The country cannot continue to sell its base resources cheaply whilst joblessness swallows its youth, economist, Prof Edward Ayensu, has said, calling on government to take value addition to resources seriously.
“Ghana and a number of politically stable African countries are at a crossroad. I am convinced that with proper handling of our natural resources, the youth of this country must be poised to begin an unprecedented economic and social progress,” he said at a matriculation ceremony of the Accra Institute of Technology.
“Since independence, our track record in terms of economic growth has been uneven,” the former Chairman of the Council for Scientific and Industrial Research said. “But the recent economic crisis has thought us some lessons. Ghana continues to sell its base resources cheaply without much processing or semi-processing of its resources.”
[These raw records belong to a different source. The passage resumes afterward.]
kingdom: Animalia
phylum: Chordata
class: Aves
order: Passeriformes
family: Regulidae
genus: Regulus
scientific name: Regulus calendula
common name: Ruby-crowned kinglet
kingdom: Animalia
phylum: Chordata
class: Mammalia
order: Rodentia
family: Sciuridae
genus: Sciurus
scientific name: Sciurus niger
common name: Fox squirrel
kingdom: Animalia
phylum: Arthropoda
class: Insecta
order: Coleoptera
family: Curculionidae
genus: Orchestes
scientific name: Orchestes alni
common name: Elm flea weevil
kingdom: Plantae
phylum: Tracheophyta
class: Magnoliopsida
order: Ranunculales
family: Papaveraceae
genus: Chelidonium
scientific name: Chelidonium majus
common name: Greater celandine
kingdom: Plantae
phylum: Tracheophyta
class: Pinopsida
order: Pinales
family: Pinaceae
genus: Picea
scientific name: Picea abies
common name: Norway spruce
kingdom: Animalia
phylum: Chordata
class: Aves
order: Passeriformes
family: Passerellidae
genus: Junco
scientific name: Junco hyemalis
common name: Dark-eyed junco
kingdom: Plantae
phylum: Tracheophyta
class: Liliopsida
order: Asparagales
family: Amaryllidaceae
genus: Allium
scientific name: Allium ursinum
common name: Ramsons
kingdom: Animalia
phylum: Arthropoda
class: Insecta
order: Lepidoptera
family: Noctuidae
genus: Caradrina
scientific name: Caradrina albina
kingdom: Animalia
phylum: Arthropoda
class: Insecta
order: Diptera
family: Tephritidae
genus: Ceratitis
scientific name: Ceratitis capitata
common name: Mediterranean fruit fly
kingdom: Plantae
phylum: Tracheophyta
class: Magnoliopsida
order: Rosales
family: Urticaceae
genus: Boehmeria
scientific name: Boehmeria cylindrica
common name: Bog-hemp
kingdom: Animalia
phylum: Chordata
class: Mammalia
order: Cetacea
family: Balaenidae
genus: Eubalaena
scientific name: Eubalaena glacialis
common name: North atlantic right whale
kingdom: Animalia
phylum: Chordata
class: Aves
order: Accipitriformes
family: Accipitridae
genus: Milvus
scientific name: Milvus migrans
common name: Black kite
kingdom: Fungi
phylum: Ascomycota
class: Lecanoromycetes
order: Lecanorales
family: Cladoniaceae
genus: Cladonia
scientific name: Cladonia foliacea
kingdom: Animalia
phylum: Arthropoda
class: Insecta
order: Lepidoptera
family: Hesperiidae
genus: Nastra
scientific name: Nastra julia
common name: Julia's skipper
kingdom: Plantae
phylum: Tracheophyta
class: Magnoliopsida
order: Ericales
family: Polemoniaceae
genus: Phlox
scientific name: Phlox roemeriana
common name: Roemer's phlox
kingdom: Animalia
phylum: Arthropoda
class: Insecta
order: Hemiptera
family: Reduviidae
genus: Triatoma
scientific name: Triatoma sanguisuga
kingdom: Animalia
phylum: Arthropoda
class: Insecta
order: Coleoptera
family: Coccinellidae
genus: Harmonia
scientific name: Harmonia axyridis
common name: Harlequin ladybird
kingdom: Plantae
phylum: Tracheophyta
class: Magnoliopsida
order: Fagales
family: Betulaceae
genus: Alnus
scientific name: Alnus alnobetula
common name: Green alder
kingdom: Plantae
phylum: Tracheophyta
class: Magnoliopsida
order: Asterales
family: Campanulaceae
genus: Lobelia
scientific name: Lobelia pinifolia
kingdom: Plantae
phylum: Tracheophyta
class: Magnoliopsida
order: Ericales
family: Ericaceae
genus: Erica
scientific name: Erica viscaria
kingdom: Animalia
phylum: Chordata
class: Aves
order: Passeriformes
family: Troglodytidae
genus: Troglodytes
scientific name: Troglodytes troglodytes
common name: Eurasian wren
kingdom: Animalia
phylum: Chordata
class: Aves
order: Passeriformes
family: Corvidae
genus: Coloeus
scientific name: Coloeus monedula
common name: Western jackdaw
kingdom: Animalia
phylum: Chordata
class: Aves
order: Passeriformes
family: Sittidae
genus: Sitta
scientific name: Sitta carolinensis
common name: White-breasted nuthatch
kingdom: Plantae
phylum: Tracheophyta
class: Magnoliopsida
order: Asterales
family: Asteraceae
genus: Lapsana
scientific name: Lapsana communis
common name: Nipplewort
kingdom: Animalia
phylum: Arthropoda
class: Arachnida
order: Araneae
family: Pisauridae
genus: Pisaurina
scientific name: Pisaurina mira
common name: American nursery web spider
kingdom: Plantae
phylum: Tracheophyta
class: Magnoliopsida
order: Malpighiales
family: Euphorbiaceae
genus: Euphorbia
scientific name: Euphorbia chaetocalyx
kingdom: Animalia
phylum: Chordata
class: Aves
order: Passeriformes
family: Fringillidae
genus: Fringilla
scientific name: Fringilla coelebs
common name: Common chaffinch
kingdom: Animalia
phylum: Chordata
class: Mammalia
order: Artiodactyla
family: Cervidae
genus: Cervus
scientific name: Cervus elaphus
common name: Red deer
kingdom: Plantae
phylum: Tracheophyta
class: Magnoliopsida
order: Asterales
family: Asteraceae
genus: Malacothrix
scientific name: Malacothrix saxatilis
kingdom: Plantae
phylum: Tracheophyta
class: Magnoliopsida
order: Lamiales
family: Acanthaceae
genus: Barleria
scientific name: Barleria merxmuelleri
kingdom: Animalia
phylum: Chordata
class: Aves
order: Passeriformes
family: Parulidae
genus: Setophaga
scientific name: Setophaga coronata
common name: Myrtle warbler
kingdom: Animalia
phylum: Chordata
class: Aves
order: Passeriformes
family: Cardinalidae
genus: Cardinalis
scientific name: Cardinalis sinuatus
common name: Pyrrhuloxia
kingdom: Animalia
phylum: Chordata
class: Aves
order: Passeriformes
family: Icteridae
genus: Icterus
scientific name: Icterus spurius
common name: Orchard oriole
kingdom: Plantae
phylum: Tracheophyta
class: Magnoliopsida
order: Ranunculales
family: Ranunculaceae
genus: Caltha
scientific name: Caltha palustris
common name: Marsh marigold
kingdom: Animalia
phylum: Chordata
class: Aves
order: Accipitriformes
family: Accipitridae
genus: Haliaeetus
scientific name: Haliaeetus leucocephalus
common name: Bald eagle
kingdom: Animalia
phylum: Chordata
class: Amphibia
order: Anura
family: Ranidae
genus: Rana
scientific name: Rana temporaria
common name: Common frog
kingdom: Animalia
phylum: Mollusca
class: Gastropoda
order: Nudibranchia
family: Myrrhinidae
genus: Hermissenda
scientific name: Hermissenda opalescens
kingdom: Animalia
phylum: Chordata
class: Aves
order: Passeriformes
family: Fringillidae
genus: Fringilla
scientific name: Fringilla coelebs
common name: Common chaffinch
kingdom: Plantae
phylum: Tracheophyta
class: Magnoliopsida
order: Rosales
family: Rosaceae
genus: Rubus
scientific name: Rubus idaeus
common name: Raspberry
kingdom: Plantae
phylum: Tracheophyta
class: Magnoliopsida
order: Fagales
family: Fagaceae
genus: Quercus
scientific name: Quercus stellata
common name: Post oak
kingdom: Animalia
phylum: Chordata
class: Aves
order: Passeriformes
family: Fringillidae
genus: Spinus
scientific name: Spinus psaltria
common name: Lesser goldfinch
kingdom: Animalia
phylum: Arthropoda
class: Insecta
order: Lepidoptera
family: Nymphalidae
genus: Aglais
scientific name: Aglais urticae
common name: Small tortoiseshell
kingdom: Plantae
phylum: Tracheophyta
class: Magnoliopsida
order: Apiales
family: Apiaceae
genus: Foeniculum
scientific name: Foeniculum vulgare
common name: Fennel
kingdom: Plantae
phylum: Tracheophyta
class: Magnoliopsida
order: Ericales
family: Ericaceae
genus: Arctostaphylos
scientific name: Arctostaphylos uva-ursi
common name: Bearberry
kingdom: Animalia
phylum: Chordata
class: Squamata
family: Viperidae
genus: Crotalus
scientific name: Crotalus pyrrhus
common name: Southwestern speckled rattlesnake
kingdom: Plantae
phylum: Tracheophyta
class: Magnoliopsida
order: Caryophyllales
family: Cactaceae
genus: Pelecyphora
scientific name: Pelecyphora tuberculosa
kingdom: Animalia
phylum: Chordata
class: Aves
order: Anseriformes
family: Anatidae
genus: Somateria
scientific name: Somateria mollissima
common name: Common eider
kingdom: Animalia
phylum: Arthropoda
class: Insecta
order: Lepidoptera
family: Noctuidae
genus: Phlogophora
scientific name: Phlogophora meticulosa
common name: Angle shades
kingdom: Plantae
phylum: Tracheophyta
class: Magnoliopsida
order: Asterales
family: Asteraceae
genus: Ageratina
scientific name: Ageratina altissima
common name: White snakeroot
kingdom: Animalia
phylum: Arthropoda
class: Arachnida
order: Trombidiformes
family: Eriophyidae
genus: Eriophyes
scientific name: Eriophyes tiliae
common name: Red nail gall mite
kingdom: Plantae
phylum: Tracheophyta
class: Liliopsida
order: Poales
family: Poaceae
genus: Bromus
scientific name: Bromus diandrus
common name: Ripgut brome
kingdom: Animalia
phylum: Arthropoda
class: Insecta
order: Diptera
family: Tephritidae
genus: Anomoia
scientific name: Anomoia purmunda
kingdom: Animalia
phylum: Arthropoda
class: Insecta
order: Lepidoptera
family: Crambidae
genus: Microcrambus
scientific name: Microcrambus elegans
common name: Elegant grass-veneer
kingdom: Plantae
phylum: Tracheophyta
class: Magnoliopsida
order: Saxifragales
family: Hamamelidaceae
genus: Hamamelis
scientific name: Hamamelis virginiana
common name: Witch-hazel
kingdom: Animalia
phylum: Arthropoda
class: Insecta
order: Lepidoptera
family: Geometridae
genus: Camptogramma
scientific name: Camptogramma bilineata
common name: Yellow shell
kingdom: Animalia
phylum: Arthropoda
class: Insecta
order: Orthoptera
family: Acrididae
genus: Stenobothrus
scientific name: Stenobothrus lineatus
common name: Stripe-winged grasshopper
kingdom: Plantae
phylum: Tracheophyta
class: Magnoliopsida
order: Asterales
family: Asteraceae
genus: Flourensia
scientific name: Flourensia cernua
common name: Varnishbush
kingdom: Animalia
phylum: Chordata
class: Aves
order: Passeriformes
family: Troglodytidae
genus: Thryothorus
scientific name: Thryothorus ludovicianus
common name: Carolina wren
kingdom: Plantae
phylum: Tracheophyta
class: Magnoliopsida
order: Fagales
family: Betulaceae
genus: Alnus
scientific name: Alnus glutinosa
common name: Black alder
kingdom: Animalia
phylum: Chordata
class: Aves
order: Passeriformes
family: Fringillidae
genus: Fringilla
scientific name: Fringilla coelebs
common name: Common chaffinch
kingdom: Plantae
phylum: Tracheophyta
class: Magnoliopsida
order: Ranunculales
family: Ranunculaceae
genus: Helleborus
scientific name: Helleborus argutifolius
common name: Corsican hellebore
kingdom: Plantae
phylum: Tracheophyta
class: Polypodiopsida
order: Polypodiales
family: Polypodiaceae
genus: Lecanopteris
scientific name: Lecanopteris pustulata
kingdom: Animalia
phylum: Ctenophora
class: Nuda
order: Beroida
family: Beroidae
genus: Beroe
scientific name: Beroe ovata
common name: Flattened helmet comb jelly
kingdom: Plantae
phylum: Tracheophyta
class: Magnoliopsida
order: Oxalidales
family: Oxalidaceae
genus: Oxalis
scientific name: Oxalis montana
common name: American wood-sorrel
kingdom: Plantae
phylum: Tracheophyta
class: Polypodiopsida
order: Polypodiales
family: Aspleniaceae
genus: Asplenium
for the first time in so many years, Prof. Ayensu said, the combined economic output of the three major economies from the south — Brazil, China and India –is now about equal that of the six large economies from the north –United States, Germany, United Kingdom, France, Italy and Canada.
This is because Brazil, China and India have taken value addition seriously, and have managed to turn their economies into major production hubs.
By 2020, according to global projections by the 2013 UN Human Development Report, the combined economic output of these three leading developing countries –Brazil, China and India—will surpass the aggregate production of the six large economies.
Prof Ayensu believes that some African countries, including Ghana, with its large natural resource base and human capital, should become part of the major economies of the global south.
The country, he said, can achieve this by aggressively following the industrialisation path that was started by the first President of the country, Dr. Kwame Nkrumah, and revamp major factories which he started.
In doing so, he said government needs to collaborate a lot more with the private sector. must government, he said, needs to collaborate with the private sector to revamp projects like the Meat Processing Factory, Paper Processing Factory, Tema Food Complex, Tema Oil Refinery, Tomato Processing Factory, among others, to create jobs for the youth.
He said Ghana cannot get there and be among the major economies unless it eliminates corruption from the system.
“Our continent is riddled with corrupt practices championed by individuals who should know better and are in positions to set exemplary lives. Many African government officials do not see their role as public servants, but rather a private individual carrying the public mantle.
This has led to the impunity of accumulating obscene wealth through their access to state power rather than through contributions to the productive sectors of the economy, hence the rampant corruption that we have been witnessing on the continent today.”